[Task description] Please return all records verbatim, no pictures.

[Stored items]
----

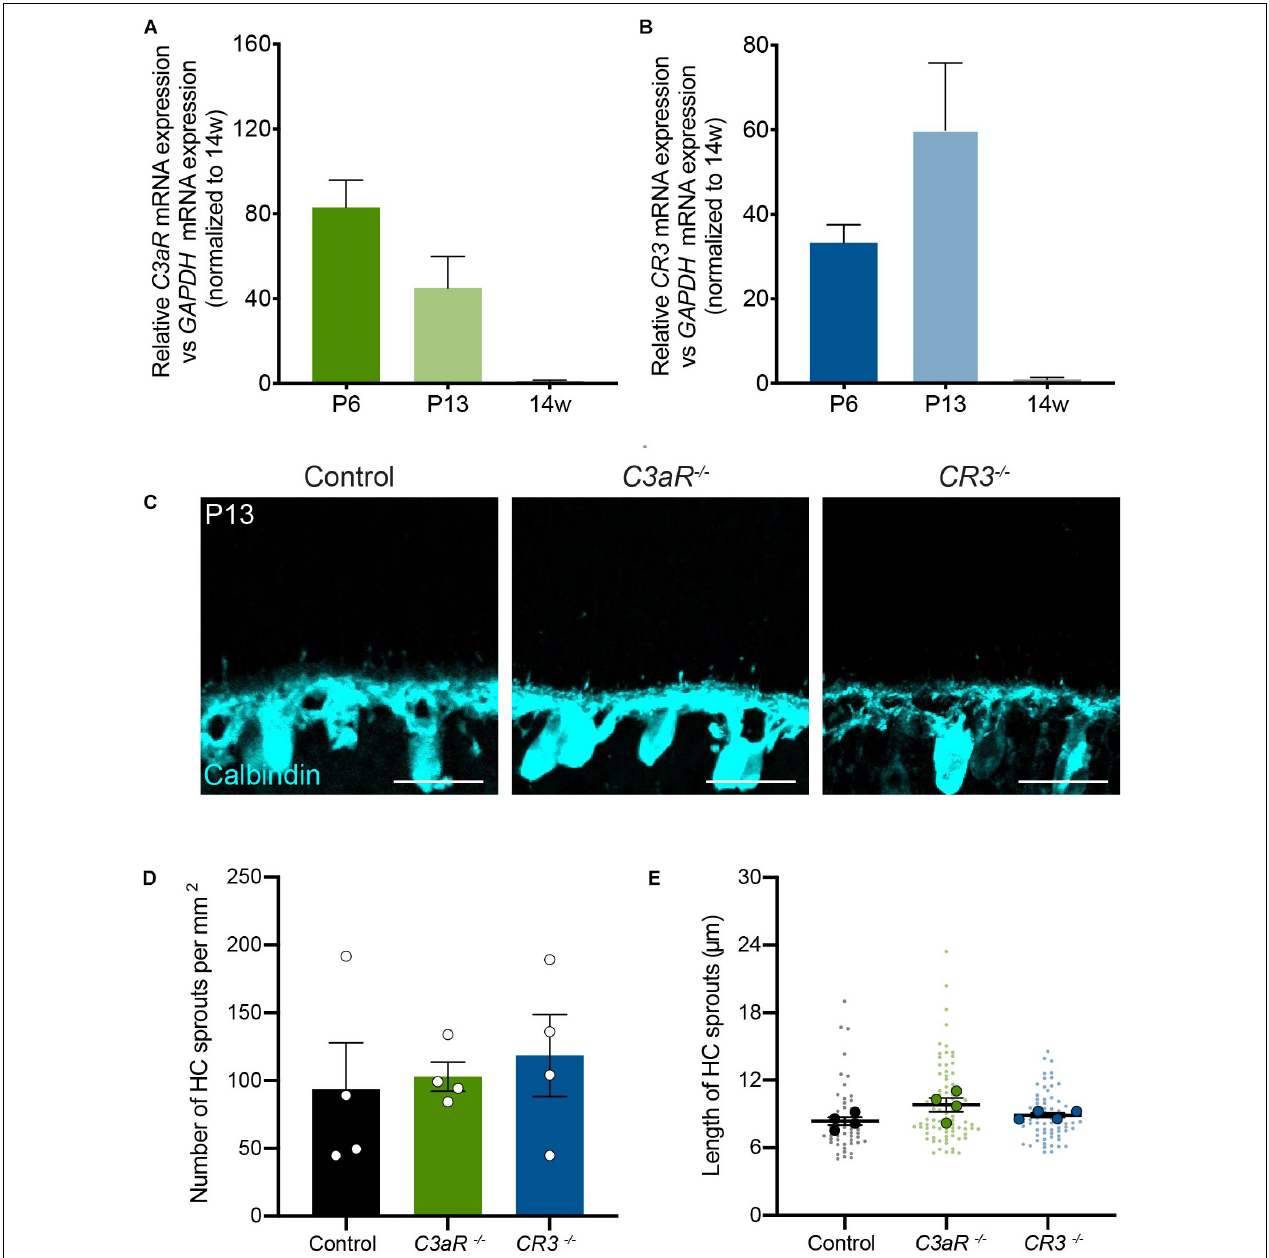
FIGURE 5 | Horizontal cells develop normally with the loss of either C3aR or CR3. (A,B) qRT-PCR for complement proteins C3aR and CR3 at P6, P13, and adult in wild type mice. Values represent the fold mRNA expression level relative to the levels detected in control animals following normalization to GAPDH . N = 3 animals. Representative images of horizontal cells ( C , anti-calbindin, cyan) and quantifications (D,E) of ectopic horizontal cell neurites in control and C3aR − / − or CR3 − / − mice at P13. Horizontal cell neurites in C3aR − / − and CR3 − / − mice remain confined to the OPL, showing no increase in the number (D) or length (E) of ectopic neurites ( n = 52 sprouts from four control mice; n = 84 sprouts from four C3aR − / − mice; n = 67 sprouts from four CR3 − / − mice). Scale bars = 25 µ m. Data are represented as the mean ± SEM (D) or as beeswarm SuperPlots (E) in which individual horizontal cell sprout values are presented together with the mean from each animal ± the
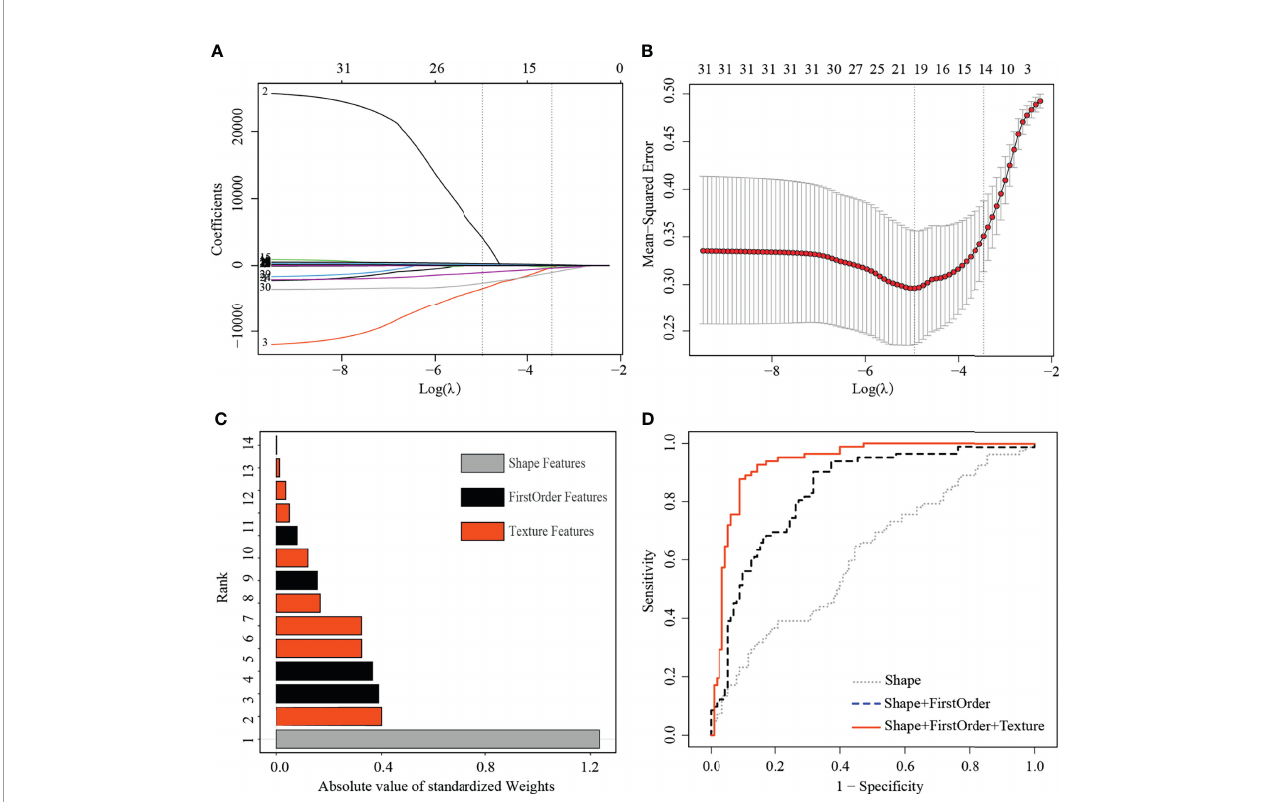
FIGURE 3 | Least absolute shrinkage and selection operator (LASSO) selection process, absolute values of weights, and receiver operating characteristic curves (ROC) of 14 useful radiomics features in training set. (A) LASSO coef fi cient pro fi les of the 32 non-redundant features. The y-axis represents coef fi cient of each feature. The optimal value of l was 0.0345, and the optimal log( l ) was − 3.37, resulting in 14 non-zero coef fi cients. (B) Mean square error path using tenfold cross- validation. (C) Absolute value of weights generated by the LASSO algorithms for the optimal log( l ) value. (D) The ROC curves for a combination of shape feature, fi rst order features, and texture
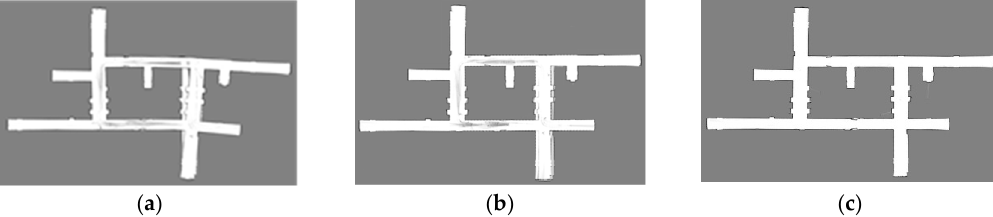
Figure 7. Maps built in open-loop scene (inside the corridor area, the darker the area was, the more blurry it was, that is, the lower quality it will be). ( a ) A map built with Cartographer with LiDAR only; ( b ) a map built with Cartographer with LiDAR+IMU fusion; ( c ) a map built with the proposed method. Figure 8. Evaluation experiments in closed-loop scene. ( a ) A map created by Cartographer with LiDAR only; ( b ) a map created by Cartographer with LiDAR+IMU fusion; ( c ) a map created by the proposed method.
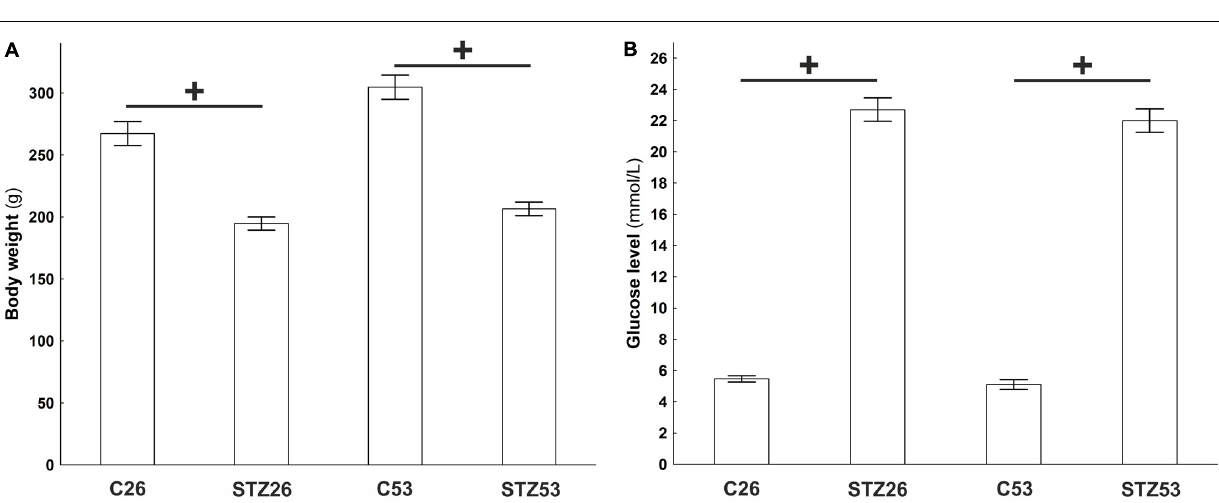
FIGURE 7 | Laser-assisted microdissection. RT-PCR detection of mRNA for NK1 receptor (NK1R) and β -actin (control gene) in picked samples of cardiomyocytes (CM; N = 4), smooth muscle cells (SMC; N = 6), and intracardiac neurons (ICN; N = 5). Agarose gel electrophoresis of PCR products for β -actin (98 bp) and NK1R (329 bp).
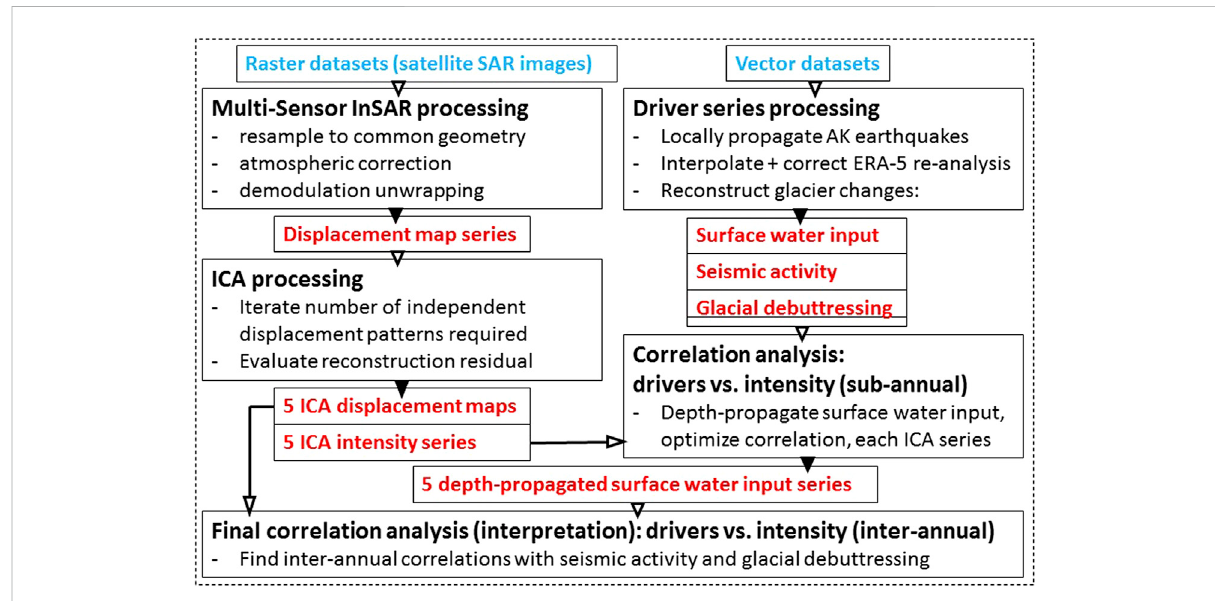
FIGURE 4 Methodology fl owchart. Solid and hollow arrowheads indicate outputs and inputs; blue and red print indicate primary input and intermediate products,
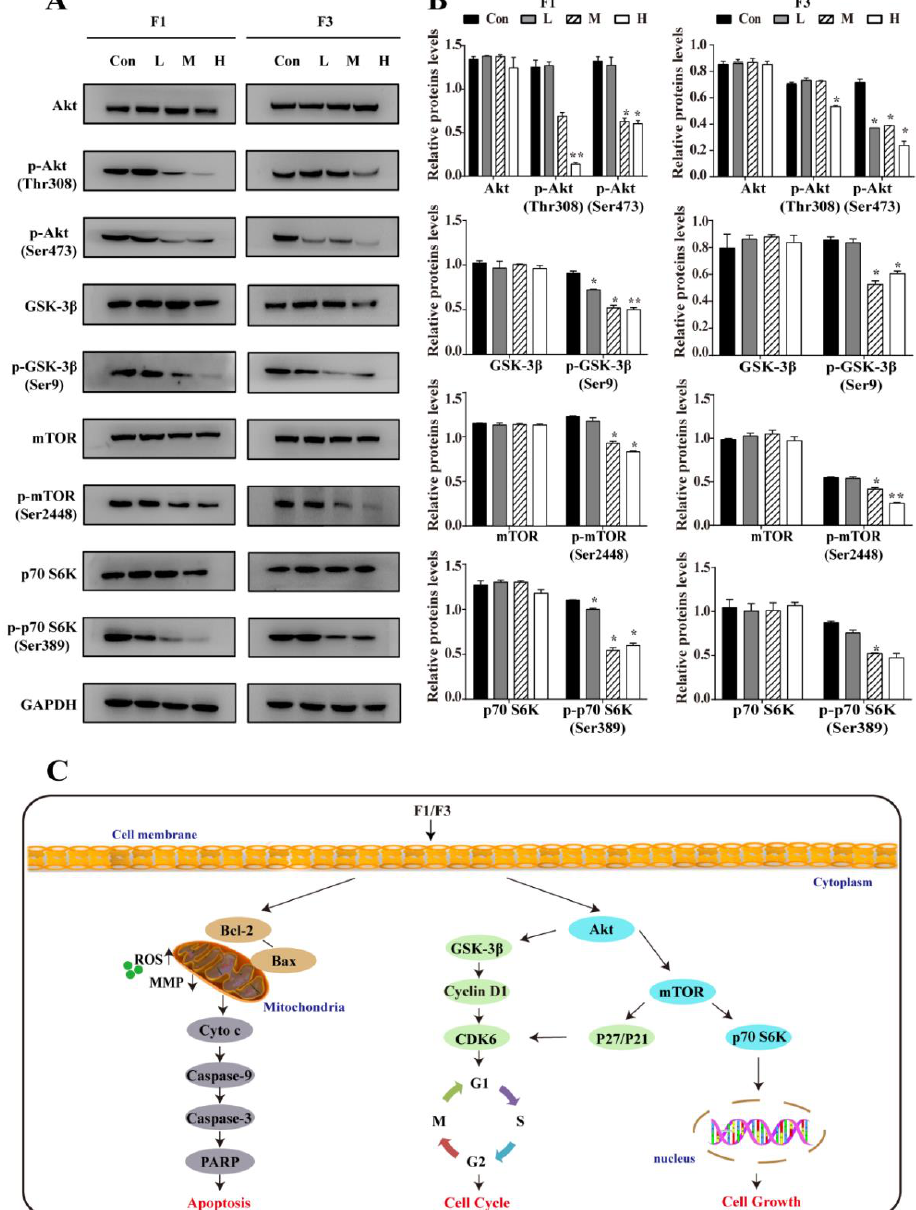
Figure 6. F1 and F3 suppressed the PI3K/Akt/mTOR signaling pathway in Jurkat cells. ( A ) The expression of Akt, p-Akt (Ser473), p-Akt (Thr308), GSK-3β, p-GSK-3β (Ser9), mTOR, p-mTOR (Ser2448), p70 S6K, p-p70 S6K (Ser389) in Jurkat cells treated by F1 or F3 were detected by Western blot. GAPDH was used as an internal control. ( B ) The histogram showed the relative protein levels in Jurkat cells treated by F1 or F3. Data were shown as mean ± SEM of three independent experiments; * p < 0.05 and ** p < 0.01 vs. the control group. ( C ) The possible mechanism of F1 and F3 effect in Jurkat cells. The pro-apoptotic effects of F1 or F3 were attributed to the activation of a mitochondria-dependent pathway mediated by ROS. On the other hand, the inhibition of the PI3K/Akt/mTOR signaling pathway could ultimately suppress cell growth and arrest cell cycle at G0/G1 phase. The uncropped Western Blot images can be found in Figure S3.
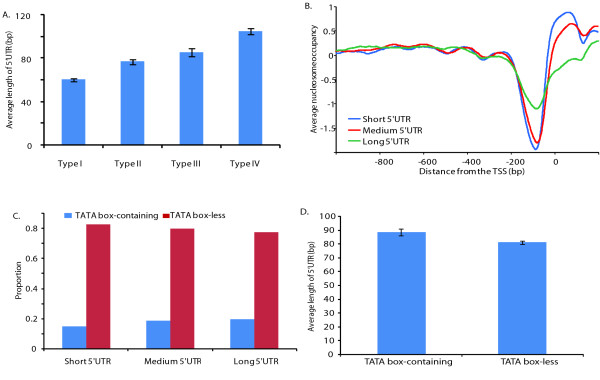
Intrinsic correlations among nucleosome positioning, presence/absence of TATA box and 5'UTR length. (A) Average 5'UTR lengths among the four gene groups clustered by k-mean clustering based on their nucleosome occupancy patterns. The mean value of each group is indicated by a bar and the error bars indicate one standard error. (B) The nucleosome occupancy in the 1201 bp window surrounding the TSS in the three groups of genes with different 5'UTR lengths. The TSS proximal region of long 5'UTR genes has the highest nucleosome occupancy. (C) The proportion of TATA box-containing genes and TATA box-less genes in each 5'UTR length group of genes. The long 5'UTR genes have the highest proportion of TATA box-containing genes, but the lowest proportion of TATA box-less genes. (D) TATA box-containing genes have slightly longer 5'UTRs than do TATA box-less genes.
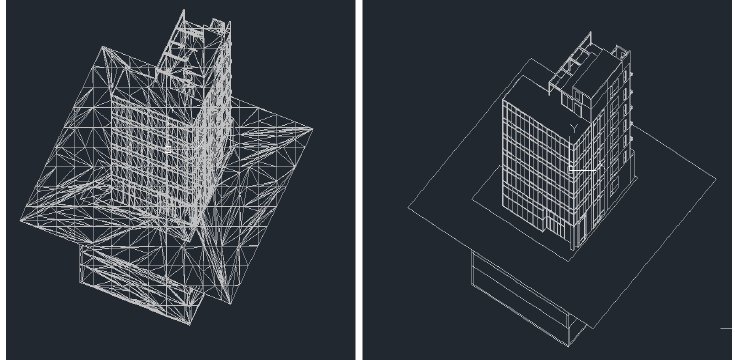
Figure 6. Hidden line removal (example image).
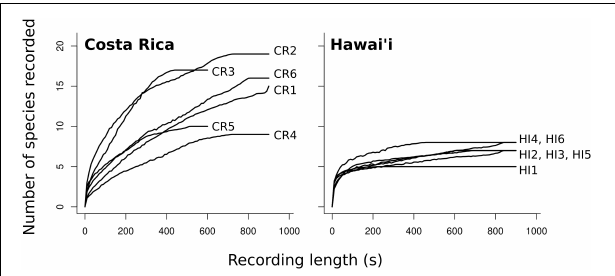
FIGURE 1 | Species accumulation curves (mean of 500 iterations) for each of six recording locations in Costa Rica and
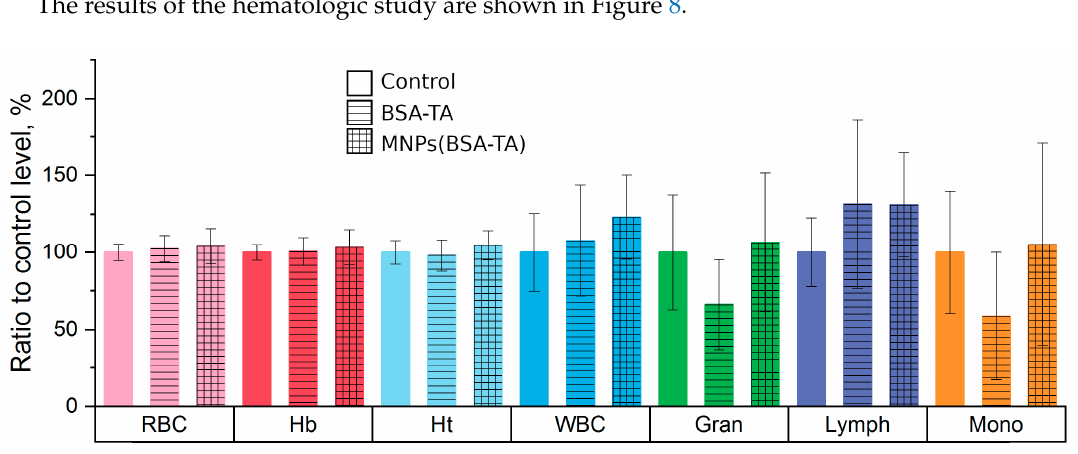
Figure 8. Effect of microcarriers on hematological parameters (data are presented as per cent of control group level). RBC—red blood cells, Hb—hemoglobin, Ht—hematocrit, WBC—white blood cells, Gran—granulocytes, Lymph—lymphocytes, Mono—monocytes. Both types of carriers did not affect levels of hemoglobin, red and white blood cells.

----

[Solved problem]
FIGURE 5 | Horizontal cells develop normally with the loss of either C3aR or CR3. (A,B) qRT-PCR for complement proteins C3aR and CR3 at P6, P13, and adult in wild type mice. Values represent the fold mRNA expression level relative to the levels detected in control animals following normalization to GAPDH . N = 3 animals. Representative images of horizontal cells ( C , anti-calbindin, cyan) and quantifications (D,E) of ectopic horizontal cell neurites in control and C3aR − / − or CR3 − / − mice at P13. Horizontal cell neurites in C3aR − / − and CR3 − / − mice remain confined to the OPL, showing no increase in the number (D) or length (E) of ectopic neurites ( n = 52 sprouts from four control mice; n = 84 sprouts from four C3aR − / − mice; n = 67 sprouts from four CR3 − / − mice). Scale bars = 25 µ m. Data are represented as the mean ± SEM (D) or as beeswarm SuperPlots (E) in which individual horizontal cell sprout values are presented together with the mean from each animal ± the
FIGURE 3 | Least absolute shrinkage and selection operator (LASSO) selection process, absolute values of weights, and receiver operating characteristic curves (ROC) of 14 useful radiomics features in training set. (A) LASSO coef fi cient pro fi les of the 32 non-redundant features. The y-axis represents coef fi cient of each feature. The optimal value of l was 0.0345, and the optimal log( l ) was − 3.37, resulting in 14 non-zero coef fi cients. (B) Mean square error path using tenfold cross- validation. (C) Absolute value of weights generated by the LASSO algorithms for the optimal log( l ) value. (D) The ROC curves for a combination of shape feature, fi rst order features, and texture
Figure 7. Maps built in open-loop scene (inside the corridor area, the darker the area was, the more blurry it was, that is, the lower quality it will be). ( a ) A map built with Cartographer with LiDAR only; ( b ) a map built with Cartographer with LiDAR+IMU fusion; ( c ) a map built with the proposed method. Figure 8. Evaluation experiments in closed-loop scene. ( a ) A map created by Cartographer with LiDAR only; ( b ) a map created by Cartographer with LiDAR+IMU fusion; ( c ) a map created by the proposed method.
FIGURE 7 | Laser-assisted microdissection. RT-PCR detection of mRNA for NK1 receptor (NK1R) and β -actin (control gene) in picked samples of cardiomyocytes (CM; N = 4), smooth muscle cells (SMC; N = 6), and intracardiac neurons (ICN; N = 5). Agarose gel electrophoresis of PCR products for β -actin (98 bp) and NK1R (329 bp).
FIGURE 4 Methodology fl owchart. Solid and hollow arrowheads indicate outputs and inputs; blue and red print indicate primary input and intermediate products,
Figure 6. F1 and F3 suppressed the PI3K/Akt/mTOR signaling pathway in Jurkat cells. ( A ) The expression of Akt, p-Akt (Ser473), p-Akt (Thr308), GSK-3β, p-GSK-3β (Ser9), mTOR, p-mTOR (Ser2448), p70 S6K, p-p70 S6K (Ser389) in Jurkat cells treated by F1 or F3 were detected by Western blot. GAPDH was used as an internal control. ( B ) The histogram showed the relative protein levels in Jurkat cells treated by F1 or F3. Data were shown as mean ± SEM of three independent experiments; * p < 0.05 and ** p < 0.01 vs. the control group. ( C ) The possible mechanism of F1 and F3 effect in Jurkat cells. The pro-apoptotic effects of F1 or F3 were attributed to the activation of a mitochondria-dependent pathway mediated by ROS. On the other hand, the inhibition of the PI3K/Akt/mTOR signaling pathway could ultimately suppress cell growth and arrest cell cycle at G0/G1 phase. The uncropped Western Blot images can be found in Figure S3.
Intrinsic correlations among nucleosome positioning, presence/absence of TATA box and 5'UTR length. (A) Average 5'UTR lengths among the four gene groups clustered by k-mean clustering based on their nucleosome occupancy patterns. The mean value of each group is indicated by a bar and the error bars indicate one standard error. (B) The nucleosome occupancy in the 1201 bp window surrounding the TSS in the three groups of genes with different 5'UTR lengths. The TSS proximal region of long 5'UTR genes has the highest nucleosome occupancy. (C) The proportion of TATA box-containing genes and TATA box-less genes in each 5'UTR length group of genes. The long 5'UTR genes have the highest proportion of TATA box-containing genes, but the lowest proportion of TATA box-less genes. (D) TATA box-containing genes have slightly longer 5'UTRs than do TATA box-less genes.
Figure 6. Hidden line removal (example image).
FIGURE 1 | Species accumulation curves (mean of 500 iterations) for each of six recording locations in Costa Rica and
Figure 8. Effect of microcarriers on hematological parameters (data are presented as per cent of control group level). RBC—red blood cells, Hb—hemoglobin, Ht—hematocrit, WBC—white blood cells, Gran—granulocytes, Lymph—lymphocytes, Mono—monocytes. Both types of carriers did not affect levels of hemoglobin, red and white blood cells.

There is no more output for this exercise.